Nos jornais e rádios não se vê a cara do sujeito. Depreende-se apenas que ele está dizendo o que pensa ou acredita que pensa. Tolera-se assim o depoimento ou testemunho, sem avaliar o mérito da questão em si. Na TV é diferente. A cara aparece em close, com suas rugas, sobrancelhas crespas ou grisalhas, o olhar varado pela luz da verdade, a boca escolhendo as palavras definitivas que encerram a questão de forma inapelável.
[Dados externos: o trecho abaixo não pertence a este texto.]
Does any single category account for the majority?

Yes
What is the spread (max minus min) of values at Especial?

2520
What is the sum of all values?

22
Seja qual for o assunto, a convicção do depoente é sempre a mesma. Esperou-se tanto tempo, perdeu-se tantas oportunidades, criaram-se tantos equívocos - e ali estava a solução de todos os problemas, o poço da verdade, captada em seu momento indestrutível.
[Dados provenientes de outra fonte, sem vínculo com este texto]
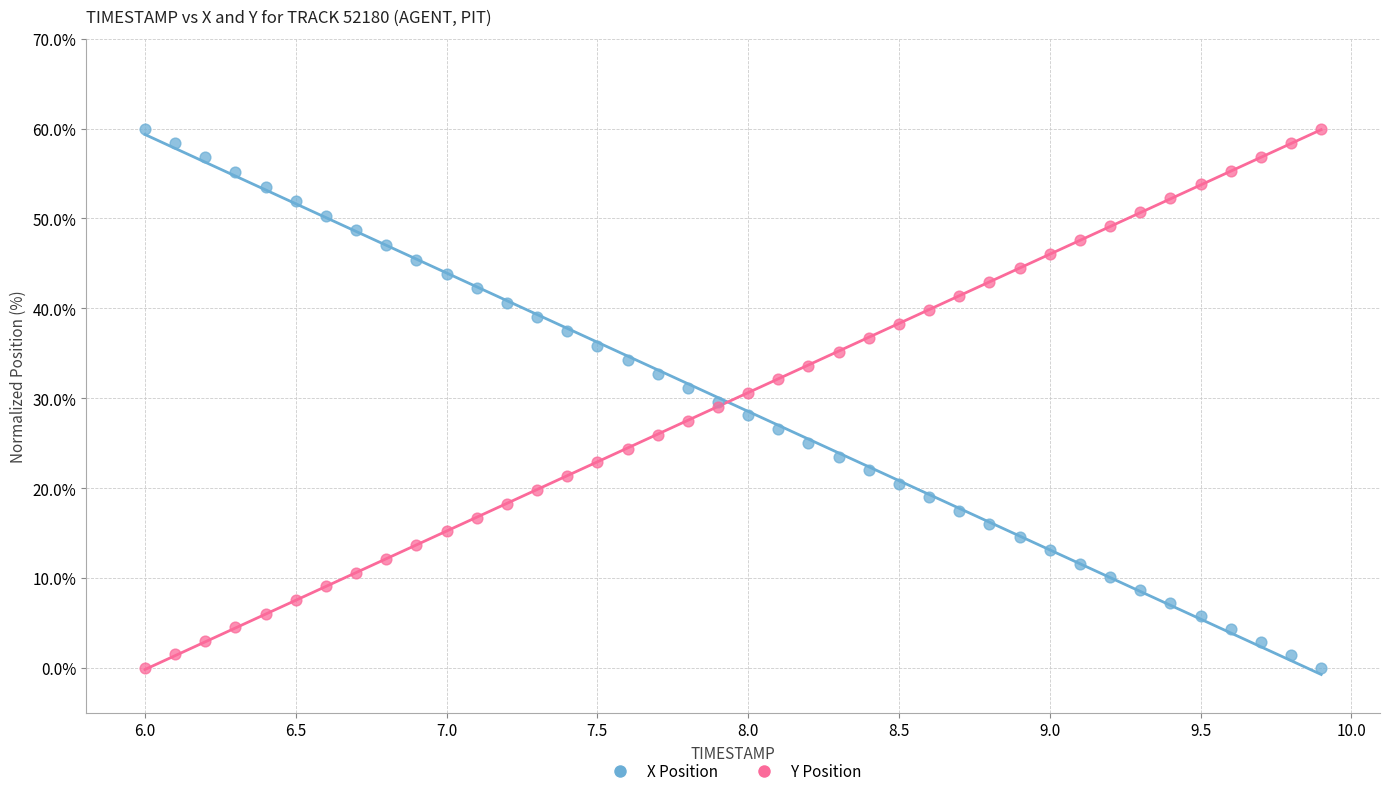

What is the X range (max minus min) for the scatter plot?

3.9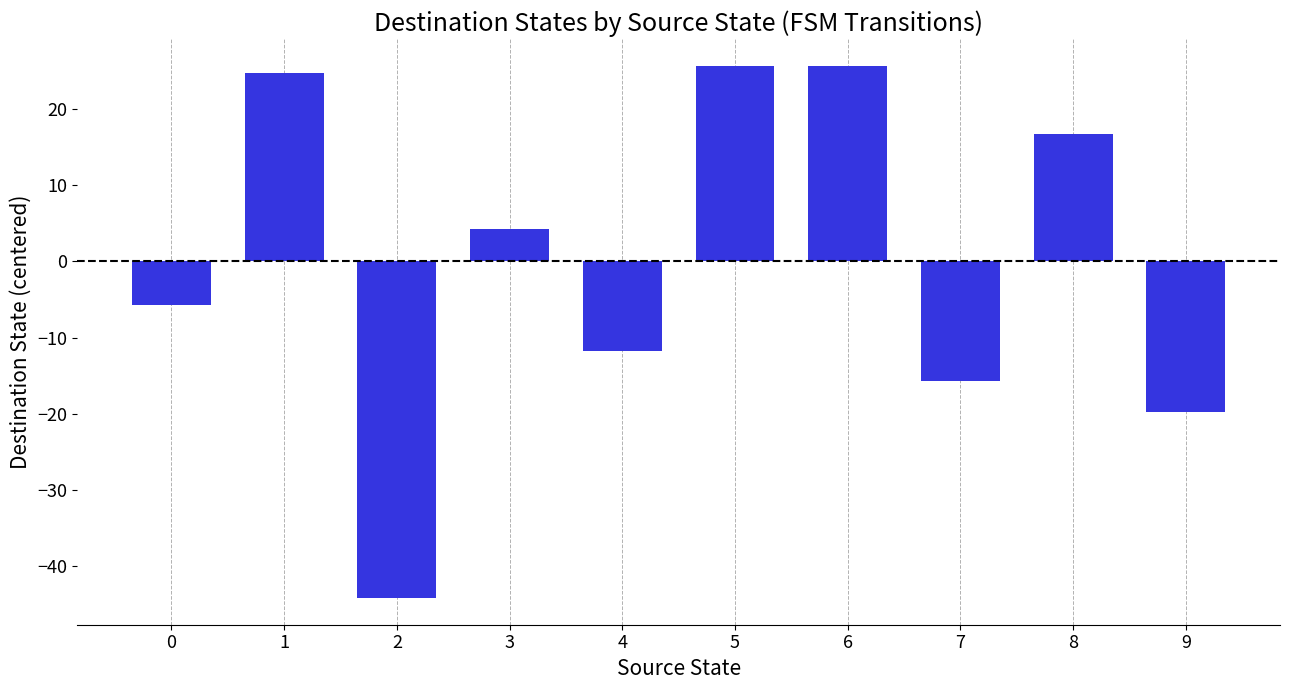

The value at 6 is 25.8. True or false?

True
Outro dia, num desses programas da madrugada, revi a figura do notável historiador, já falecido, que até os 50 anos era apenas um veterinário no Rio Grande do Sul, e, depois dos 50, tornou-se especialista em tudo o que aconteceu ou desaconteceu nos anos 30 do século passado.
A tragédia de Hiddenburg, a revolução de 30, a guerra civil na Espanha, o campeonato mundial de 38, Carmem Miranda indo para os Estados Unidos, o Estado Novo, todo o movimento integralista, a ascensão de Hitler, as bicicletas de Leônidas da Silva, os grandes sambas de Ary Barroso, as prisões de Prestes, tudo o que aconteceu nos anos 30 tinha nele não apenas o tetemunho ocular da história, mas o profeta retroativo, que tudo previra, que tudo sabia e explicava.
Sua expressão era de desdém para com os fatos, tal como eles passaram para as outras gerações. Lia-se no seu rosto, mais do que em suas palavras, a velada queixa, "tantas coisas importantes e mal contadas, e eu aqui, dando sopa, e só agora se lembraram de ir à única fonte da verdade!"
O Pior veio depois. Substituindo o velho historiador na telinha, apareceu a minha cara falando sobre outro assunto mas com a mesma expressão facial: a de dono absoluto da verdade.